Seniors Struggle to Reintegrate Into New NYUSH Community

OCA Writer Brooke Jensen talks with seniors about their take on NYU Shanghai after their year abroad.

After a full year of trekking across continents, whether that be exploring concrete streets of New York, admiring classic European architecture or observing the culture of Abu Dhabi, NYU Shanghai seniors have come home.

As they’re returning to over 600 new faces and the largest freshmen class NYU Shanghai has ever admitted, some seniors have expressed they no longer feel the sense of community which characterized their freshman and sophomore years. Their own senior community is also disconnected by the fact that many seniors continued to study abroad this year.

“When school started I suddenly realized I was surrounded by people I didn’t know,” said senior Benny Weilun Zhang. “That was the first impression I got when I went on campus.”

His thoughts have been echoed throughout the NYUSH senior class, who are now often finding themselves displaced at their own university. The already prevalent disparity between underclassmen and upperclassmen is augmented by the fact that seniors have not met either the sophomore nor the freshman class, according to senior Spencer Smith. Not only are all the underclassmen new, but the one class seniors were acquainted with is currently studying abroad.

“I don’t walk around the hallways and see faces and go ‘I wonder who that is.’ They’re all freshmen to me,” said Smith.

Seniors not only feel isolated from the underclassmen but from faculty as well. Many professors have left since the seniors were last here and there are many new members on the staff. Students have conveyed that the university’s attempt to create a close-knit community is overshadowed by their need to be a global university.

“How do we define this community because you’re constantly in the midst of mobilization,” said Benny Weilun Zhang. “That’s a feeling I can’t even describe.”

While NYUSH has attempted to reconcile this incongruence between classes by creating campus-wide events for students, many still feel like these are not functioning to bring the community together.

“I don’t see those events as events where I can meet other people,” said Spencer Smith. “Usually what those are is, you stand in line for a really long time, you get your food, you sit with your friend group then you leave.”

Along with these events receiving negative feedback from the student body, they are also sparse. Only 2 out of 30 events on the October event calendar, listed on the NYU Shanghai website, promoted activity and conversation with other students. The overwhelming majority of events offered were lectures and speeches.

Senior Meichen Qian commented she has felt an absence of events which would facilitate bringing seniors closer with the rest of the community. “It would be better if we had a senior and sophomore and freshmen activity that we could be involved with together,” Qian said. “Maybe the school doesn’t want to; maybe the school doesn’t want to interrupt senior studies.”

While many seniors have expressed concern of a disjointed community, there are also a great number who are apathetic due to the concern of academics and their lives after graduation.

“Seniors are too busy,” said senior Jason Wang, a business and finance major. “Most of the time events are sent via email and you ignored those emails because you’re too busy.”

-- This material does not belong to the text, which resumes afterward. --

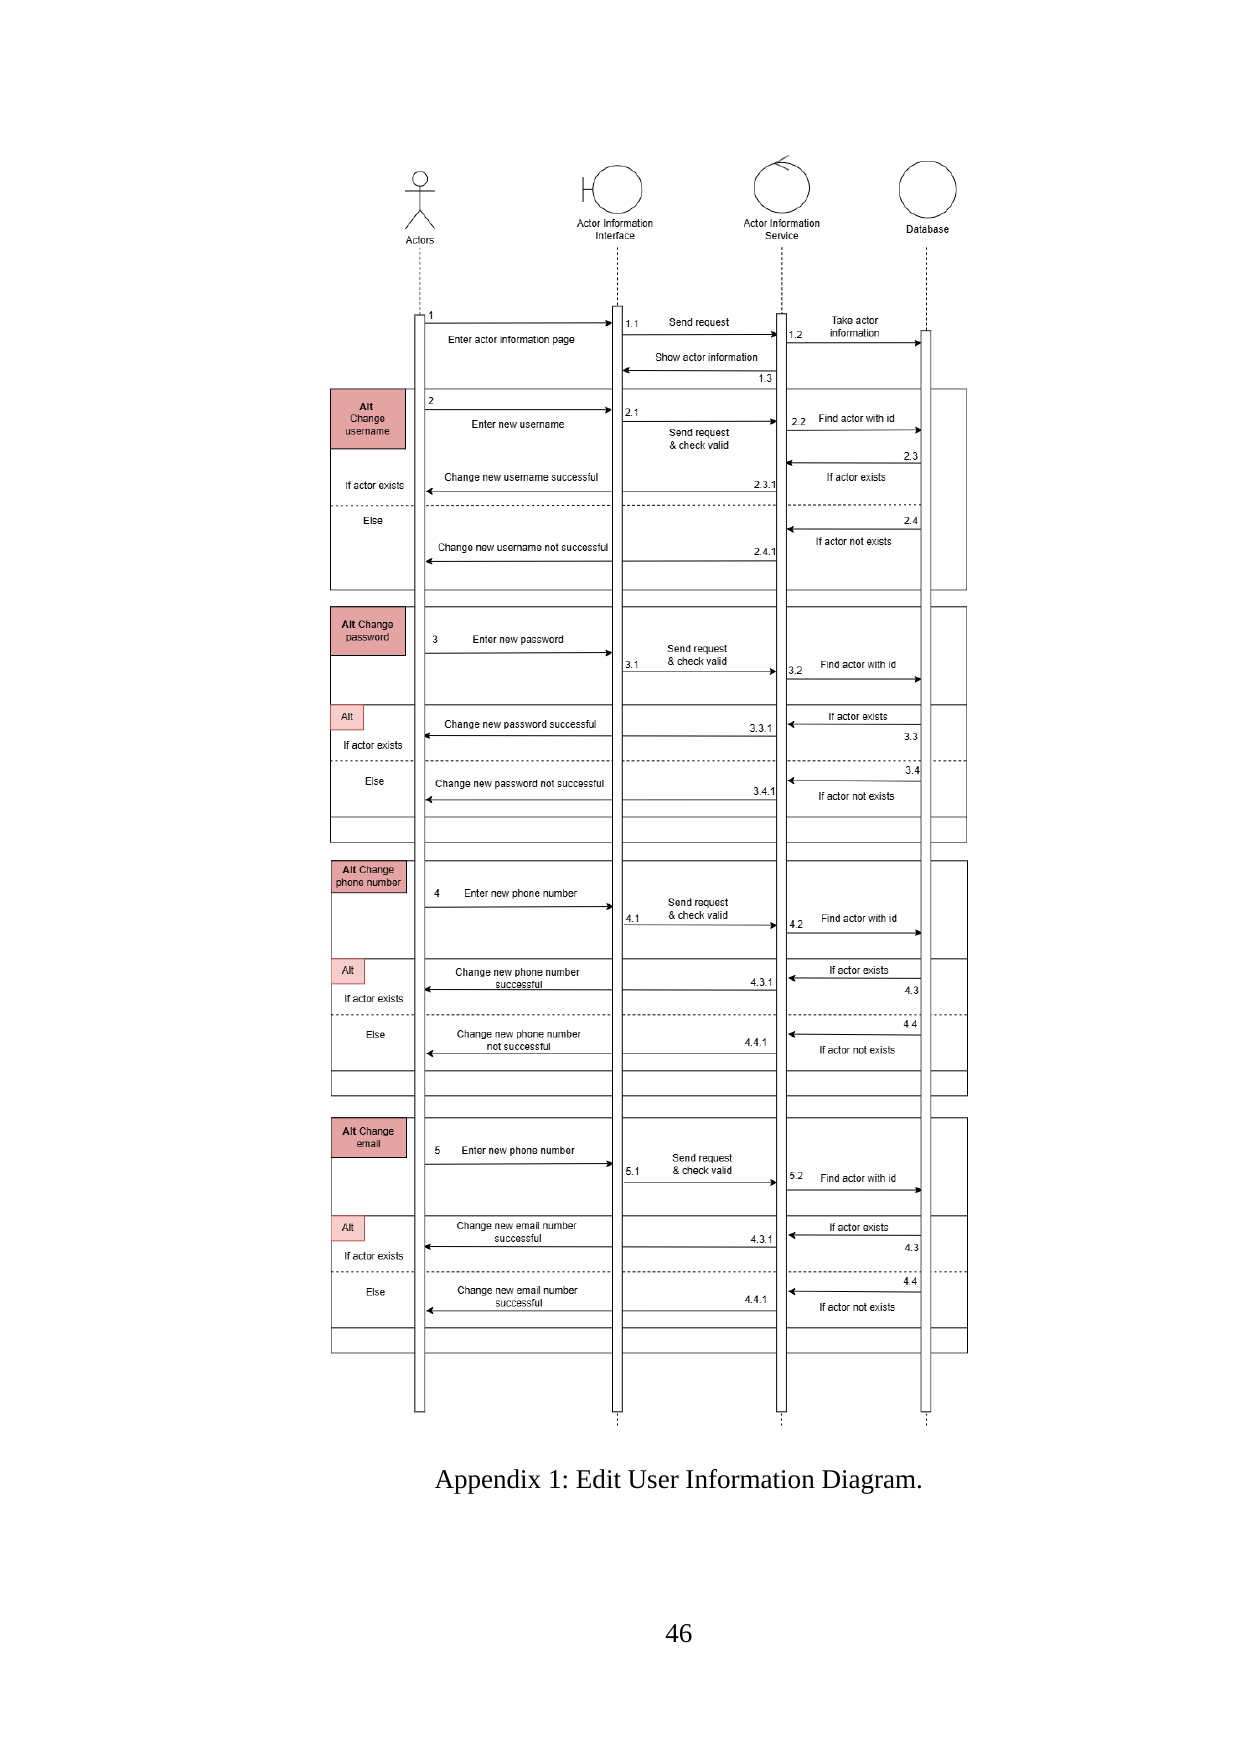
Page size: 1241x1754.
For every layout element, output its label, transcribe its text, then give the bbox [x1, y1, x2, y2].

picture [321, 147, 977, 1435]
text Appendix : Edit User Information Diagram. [177, 1463, 1122, 1494]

The indifference towards the NYUSH community that accompanies senior year can also be attributed to the fact that the majority of seniors live off campus and are no longer solely surrounded by other students.

“I don’t live in the dorms so I don’t take the bus back with people. I just come here for class, then go to the library,” said Spencer Smith. “I have a daily life outside this community now which I didn’t really have before.”

Although some seniors have shifted their view of NYUSH to be solely a place of academics rather than a social environment, there are still seniors that are taking extra steps to be apart of this community’s dialogue such as Richard Awuku-Aboayge.

“I play ping pong downstairs. I like to dance so I’m involved with the program there. So with those activities, I get to meet a lot of freshmen and sophomores,” said Awuku-Aboayge. “I feel like the upperclassmen should help lowerclassmen integrate into China and integrate into the community.”

While there are opportunities to be involved through outside activities, this level of involvement is not the standard for seniors who are solely focused on graduation, internships and academics. The question then becomes what NYU Shanghai can do to make this transition less jarring. Most seniors had the same answer: be more flexible with when students can study away.

Multiple seniors expressed that they would have preferred to study away sophomore year spring semester and junior year fall semester, allowing the opportunity for more fluid friendships between grade levels. However, not every senior thinks this is necessary.

“I’m happy it’s structured this way because we as a senior class get to meet and stay together for two years and that builds a stronger sense of community,” said senior Adriano Albarosa. “Even though we studied away for one year, we come back after that and the bond hasn’t loosened.”